====== Data shown ======

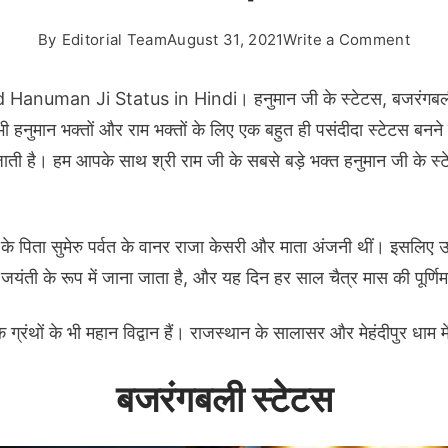
on
By
Editorial Team
August 31, 2021
Write a Comment
Shri
Han
Hanuman Ji Status in Hindi। हनुमान जी के स्टेटस, बजरंगबली स
Ji
ान भक्तों और राम भक्तों के लिए एक बहुत ही पसंदीदा स्टेटस बनने जा
Statu
जाती है। हम आपके साथ श्री राम जी के सबसे बड़े भक्त हनुमान ज
in
Hindi
|
के पिता सुमेरु पर्वत के वानर राजा केसरी और माता अंजनी थीं। इसलिए उ
बजरंग
स्टेटस
ंती के रूप में जाना जाता है, और यह दिन हर साल चैत्र मास की पूर्णिम
|
हनुमान
क ग्रंथों के भी महान विद्वान हैं। राजस्थान के सालासर और मेहंदीपुर धाम 
जी
के
बजरंगबली स्टेटस
स्टेटस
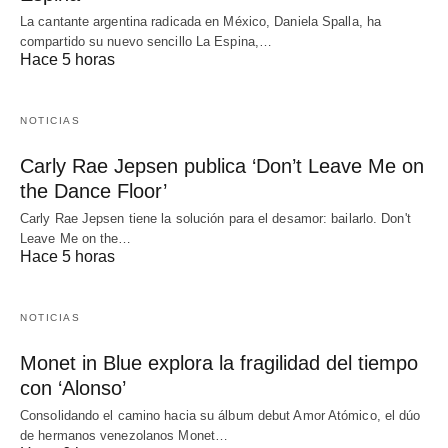
La cantante argentina radicada en México, Daniela Spalla, ha
compartido su nuevo sencillo La Espina,…
Hace 5 horas
NOTICIAS
Carly Rae Jepsen publica ‘Don’t Leave Me on
the Dance Floor’
Carly Rae Jepsen tiene la solución para el desamor: bailarlo. Don't
Leave Me on the…
Hace 5 horas
NOTICIAS
Monet in Blue explora la fragilidad del tiempo
con ‘Alonso’
Consolidando el camino hacia su álbum debut Amor Atómico, el dúo
de hermanos venezolanos Monet…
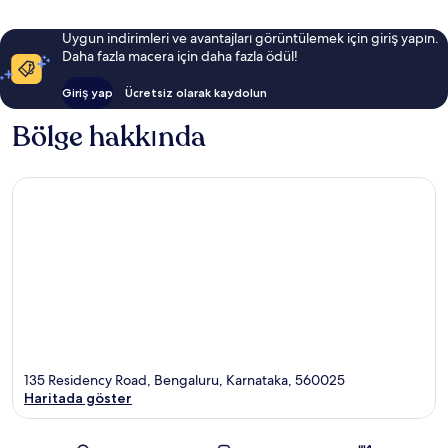
Uygun indirimleri ve avantajları görüntülemek için giriş yapın.
Daha fazla macera için daha fazla ödül!
Giriş yap
Ücretsiz olarak kaydolun
Bölge hakkında
135 Residency Road, Bengaluru, Karnataka, 560025
Haritada göster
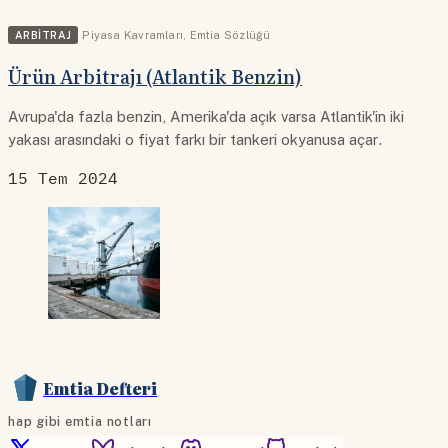
ARBITRAJ
Piyasa Kavramları
,
Emtia Sözlüğü
Ürün Arbitrajı (Atlantik Benzin)
Avrupa'da fazla benzin, Amerika'da açık varsa Atlantik'in iki
yakası arasındaki o fiyat farkı bir tankeri okyanusa açar.
15 Tem 2024
Emtia Defteri
hap gibi emtia notları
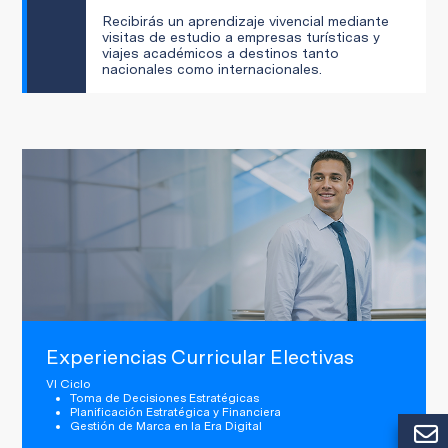
Recibirás un aprendizaje vivencial mediante
visitas de estudio a empresas turísticas y
viajes académicos a destinos tanto
nacionales como internacionales.
Experiencias Curricular Electivas
VI Ciclo
Toma de Decisiones Estratégicas
Planificación Estratégica y Financiera
Gestión de Marca en la Era Digital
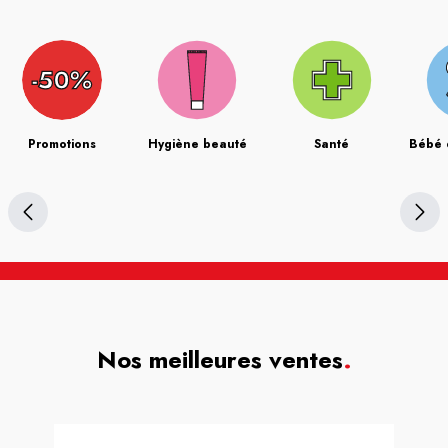
Promotions
Hygiène beauté
Santé
Bébé 
Nos meilleures ventes
.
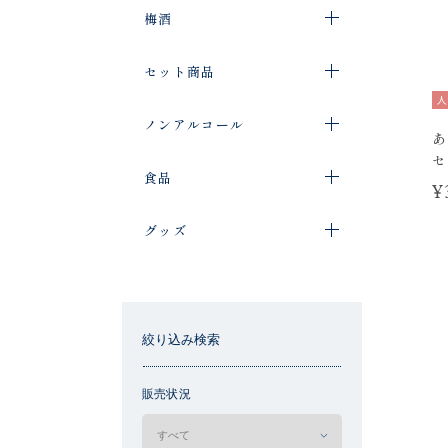
梅酒
セット商品
人
ノンアルコール
あ
セ
食品
¥
グッズ
絞り込み検索
販売状況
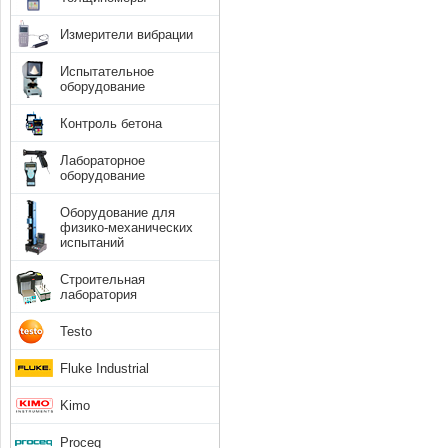
Измерители вибрации
Испытательное
оборудование
Контроль бетона
Лабораторное
оборудование
Оборудование для
физико-механических
испытаний
Строительная
лаборатория
Testo
Fluke Industrial
Kimo
Proceq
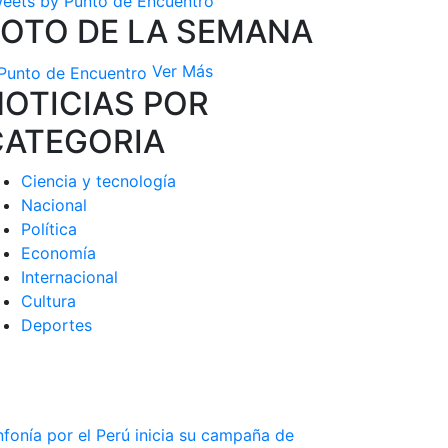
eets by Punto de Encuentro
FOTO DE LA SEMANA
Ver Más
OTICIAS POR
CATEGORIA
Ciencia y tecnología
Nacional
Política
Economía
Internacional
Cultura
Deportes
nfonía por el Perú inicia su campaña de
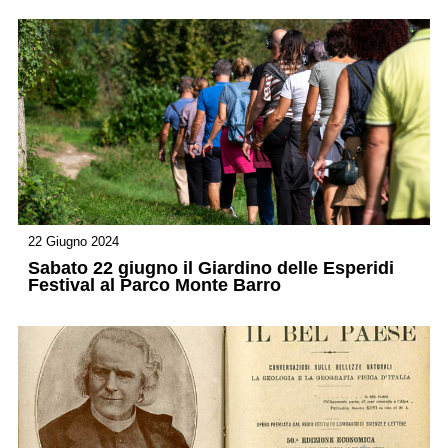
22 Giugno 2024
Sabato 22 giugno il Giardino delle Esperidi
Festival al Parco Monte Barro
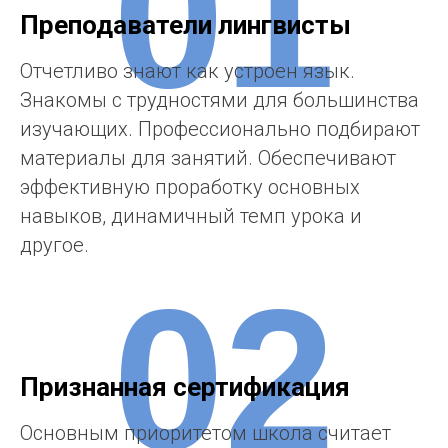
01
Преподаватели лингвисты
Отчетливо знают как устроен язык.
Знакомы с трудностями для большинства
изучающих. Профессионально подбирают
материалы для занятий. Обеспечивают
эффективную проработку основных
навыков, динамичный темп урока и
другое.
02
Признанная сертификация
Основным приоритетом школа считает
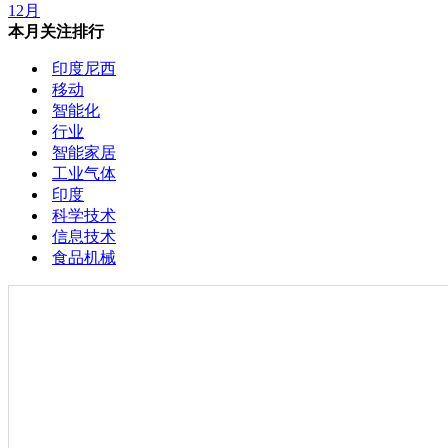
12月
本月关注排行
印度尼西
移动
智能化
行业
智能家居
工业气体
印度
科学技术
信息技术
食品机械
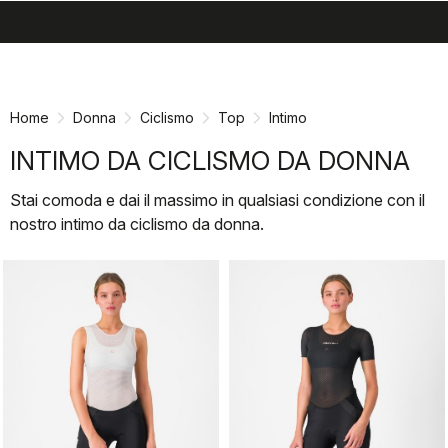
search
menu
shopping_cart
Vai
Vai
al
alla
contenuto
navigazione
Home
Donna
Ciclismo
Top
Intimo
INTIMO DA CICLISMO DA DONNA
Stai comoda e dai il massimo in qualsiasi condizione con il
nostro intimo da ciclismo da donna.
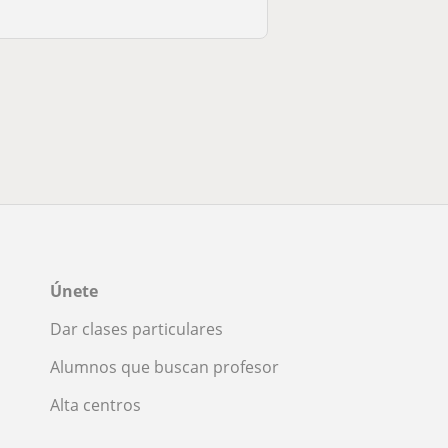
Únete
Dar clases particulares
Alumnos que buscan profesor
Alta centros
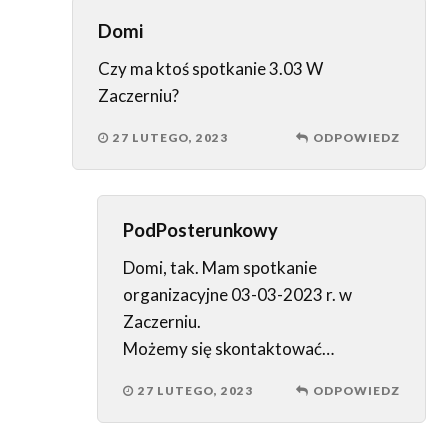
Domi
Czy ma ktoś spotkanie 3.03 W
Zaczerniu?
27 LUTEGO, 2023
ODPOWIEDZ
PodPosterunkowy
Domi, tak. Mam spotkanie
organizacyjne 03-03-2023 r. w
Zaczerniu.
Możemy się skontaktować…
27 LUTEGO, 2023
ODPOWIEDZ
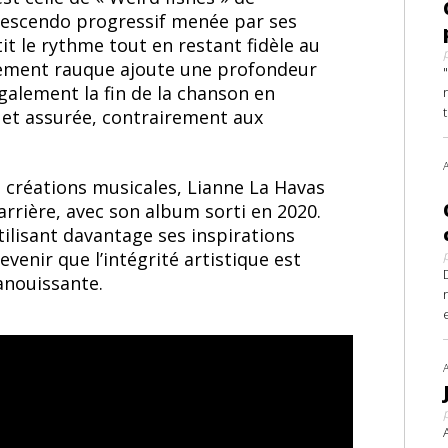
 crescendo progressif menée par ses
it le rythme tout en restant fidèle au
gèrement rauque ajoute une profondeur
 également la fin de la chanson en
e et assurée, contrairement aux
es créations musicales, Lianne La Havas
rrière, avec son album sorti en 2020.
ilisant davantage ses inspirations
evenir que l’intégrité artistique est
anouissante.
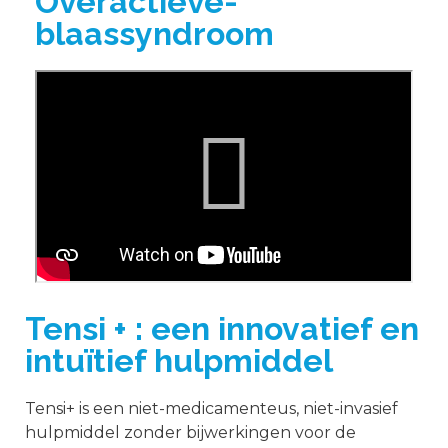
Overactieve-
blaassyndroom
Tensi + : een innovatief en
intuïtief hulpmiddel
Tensi+ is een niet-medicamenteus, niet-invasief
hulpmiddel zonder bijwerkingen voor de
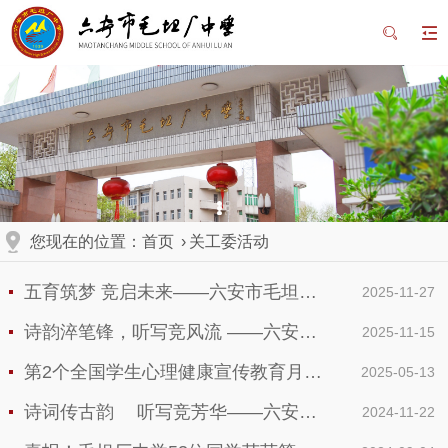
您现在的位置：
首页
›
关工委活动
五育筑梦 竞启未来——六安市毛坦厂中学2025年体育文化节暨田径运动会燃情启幕
2025-11-27
诗韵淬笔锋，听写竞风流 ——六安金安高级中学、六安市毛坦厂中学分获金安区第八届中小学生汉字（诗词）听写大赛冠亚军
2025-11-15
第2个全国学生心理健康宣传教育月主题推进活动举行
2025-05-13
诗词传古韵 听写竞芳华——六安市毛坦厂中学、六安金安高级中学在金安区第七届中小学生汉字（诗词）听写大赛上再创佳绩
2024-11-22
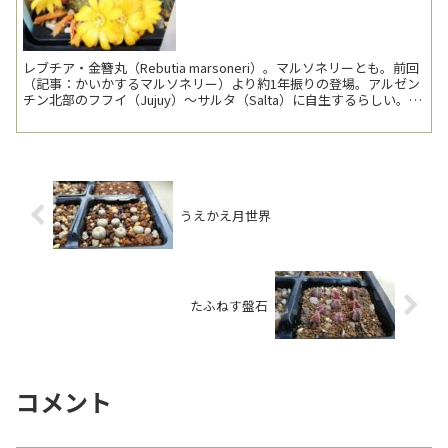
レブチア・金簪丸（Rebutia marsoneri）。マルソネリーとも。前回
（記事：かいかするマルソネリー）より約1年振りの登場。アルゼン
チン北部のフフイ（Jujuy）～サルタ（Salta）に自生するらしい。ア
ンデス山脈の東側であり、ユン...
うえかえ月世界
たふねす盤石
コメント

======

• [Task to complete]
Render the lines from the line with "La cantante argentina" up to and including the line with "Festival al Parco Monte Barro" as a JSON list of strings, one string per line, with blank lines left out. Leave the pictures out of the answer.

• [Worked solution]
[
  "La cantante argentina radicada en México, Daniela Spalla, ha",
  "compartido su nuevo sencillo La Espina,…",
  "Hace 5 horas",
  "NOTICIAS",
  "Carly Rae Jepsen publica ‘Don’t Leave Me on",
  "the Dance Floor’",
  "Carly Rae Jepsen tiene la solución para el desamor: bailarlo. Don't",
  "Leave Me on the…",
  "Hace 5 horas",
  "NOTICIAS",
  "Monet in Blue explora la fragilidad del tiempo",
  "con ‘Alonso’",
  "Consolidando el camino hacia su álbum debut Amor Atómico, el dúo",
  "de hermanos venezolanos Monet…",
  "Uygun indirimleri ve avantajları görüntülemek için giriş yapın.",
  "Daha fazla macera için daha fazla ödül!",
  "Giriş yap",
  "Ücretsiz olarak kaydolun",
  "Bölge hakkında",
  "135 Residency Road, Bengaluru, Karnataka, 560025",
  "Haritada göster",
  "ARBITRAJ",
  "Piyasa Kavramları",
  ",",
  "Emtia Sözlüğü",
  "Ürün Arbitrajı (Atlantik Benzin)",
  "Avrupa'da fazla benzin, Amerika'da açık varsa Atlantik'in iki",
  "yakası arasındaki o fiyat farkı bir tankeri okyanusa açar.",
  "15 Tem 2024",
  "Emtia Defteri",
  "hap gibi emtia notları",
  "Recibirás un aprendizaje vivencial mediante",
  "visitas de estudio a empresas turísticas y",
  "viajes académicos a destinos tanto",
  "nacionales como internacionales.",
  "Experiencias Curricular Electivas",
  "VI Ciclo",
  "Toma de Decisiones Estratégicas",
  "Planificación Estratégica y Financiera",
  "Gestión de Marca en la Era Digital",
  "Promotions",
  "Hygiène beauté",
  "Santé",
  "Bébé ",
  "Nos meilleures ventes",
  ".",
  "梅酒",
  "セット商品",
  "人",
  "ノンアルコール",
  "あ",
  "セ",
  "食品",
  "¥",
  "グッズ",
  "絞り込み検索",
  "販売状況",
  "Измерители вибрации",
  "Испытательное",
  "оборудование",
  "Контроль бетона",
  "Лабораторное",
  "оборудование",
  "Оборудование для",
  "физико-механических",
  "испытаний",
  "Строительная",
  "лаборатория",
  "Testo",
  "Fluke Industrial",
  "Kimo",
  "Proceq",
  "eets by Punto de Encuentro",
  "FOTO DE LA SEMANA",
  "Ver Más",
  "OTICIAS POR",
  "CATEGORIA",
  "Ciencia y tecnología",
  "Nacional",
  "Política",
  "Economía",
  "Internacional",
  "Cultura",
  "Deportes",
  "nfonía por el Perú inicia su campaña de",
  "22 Giugno 2024",
  "Sabato 22 giugno il Giardino delle Esperidi",
  "Festival al Parco Monte Barro"
]